Last week, nearly one million Californians experienced power outages in what is thought to be the largest preemptive blackout ever, due to high-risk conditions in the central and northern parts of the state. This major blackout event marked a new level of precautionary measure from the utility PG&E, whose equipment sparked 19 major wildfires in 2017 and 2018, which collectively caused more than 100 deaths. Early estimates showed that a two-day shutoff affecting 800,000 of PG&E’s residential and commercial customers could cost as much as $2.5 billion, mostly in terms of damages incurred by local businesses.
In a recent Common Resources blog post, RFF Fellow Matthew Wibbenmeyer addresses the effectiveness of the PG&E outages in reducing wildfire risk. Wibbenmeyer explains that, although planned power outages remove a particularly hazardous source of ignitions, power lines ignite only five percent of California wildfires, and many other ignition sources remain.

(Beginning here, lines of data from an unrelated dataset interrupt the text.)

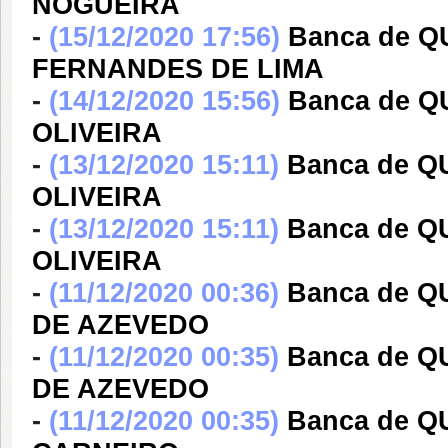
NOGUEIRA
-
(15/12/2020 17:56)
Banca de 
FERNANDES DE LIMA
-
(14/12/2020 15:56)
Banca de Q
OLIVEIRA
-
(13/12/2020 15:11)
Banca de Q
OLIVEIRA
-
(13/12/2020 15:11)
Banca de Q
OLIVEIRA
-
(11/12/2020 00:36)
Banca de Q
DE AZEVEDO
-
(11/12/2020 00:35)
Banca de Q
DE AZEVEDO
-
(11/12/2020 00:35)
Banca de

Related research and commentary:
What will fuel the transition to low- and no-emissions vehicles?
Electric vehicles have the potential to dramatically decrease carbon emissions, but it’s going to take innovation from a variety of stakeholders to get these vehicles on the road at the large scale. Last week in the New York Times, Clifford Krauss reported on the Israeli start-up Electreon, whose “smart road” concept has drawn the interest of Israeli and Swedish government funding. The idea is to “recharge vehicles as they are driven,” with the use of underground copper coils that transmit recharging wireless energy to an electric vehicle as it moves.

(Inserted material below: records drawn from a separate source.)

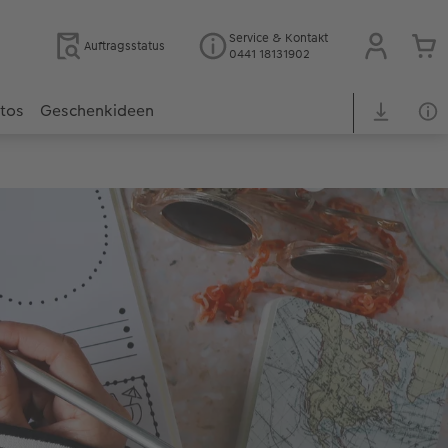
Service & Kontakt
Auftragsstatus
0441 18131902
otos
Geschenkideen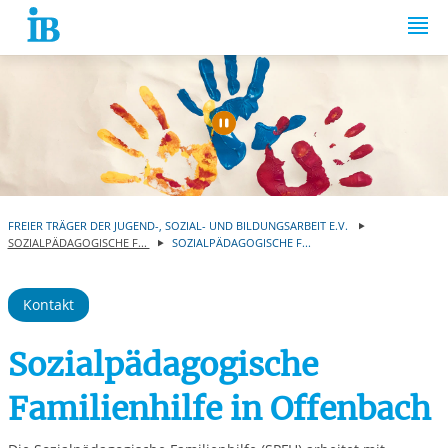
Springe zum Inhalt
Automatische Wiede
FREIER TRÄGER DER JUGEND-, SOZIAL- UND BILDUNGSARBEIT E.V.
SOZIALPÄDAGOGISCHE F...
SOZIALPÄDAGOGISCHE F...
Kontakt
Sozialpädagogische
Familienhilfe in Offenbach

Here at RFF, Benjamin Leard and colleagues are tackling this question with a policy-based approach. In a Resources magazine Q&A published last week, Leard suggests that targeted subsidies can be an effective tool for getting more electric vehicles on the road.
Related research and commentary:
Can the United States and other high-polluting nations sustain the growth of renewables?

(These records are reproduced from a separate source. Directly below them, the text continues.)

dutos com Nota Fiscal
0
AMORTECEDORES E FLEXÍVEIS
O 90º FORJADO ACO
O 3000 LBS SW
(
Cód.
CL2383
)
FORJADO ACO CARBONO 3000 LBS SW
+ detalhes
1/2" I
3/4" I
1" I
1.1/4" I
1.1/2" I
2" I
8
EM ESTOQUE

As the third-highest-polluting country in the world, India’s commitment to install 175 gigawatts of renewable generation by 2022 was encouraging progress in the global climate challenge, and it was an important policy goal for Prime Minister Narendra Modi, who was recently reelected to his second term. However, the Mumbai rating agency CRISIL recently reported that “policy uncertainty and tariff glitches” are slowing development and that India could fall more than 40 percent short of its 2022 goals. MIT Technology Review commented that “these and related actions have chilled investment, stalled projects, and discouraged developers from bidding for new ones. In the last fiscal year, more than a quarter of state or federal auctions for new projects ‘received no or lukewarm bids.’”
This week in Common Resources, RFF's Jay Bartlett looks at the current state of wind and solar development in the United States amid changing tax credits, noting that generation costs and values are critical factors that will determine whether the United States will sustain its wind and solar power expansion. Bartlett explains, “In the absence of significant subsidies, standards, or carbon-based policies that support renewables, the costs and values of wind and solar—now and in the future—are the principal determinants to the growth of renewables.”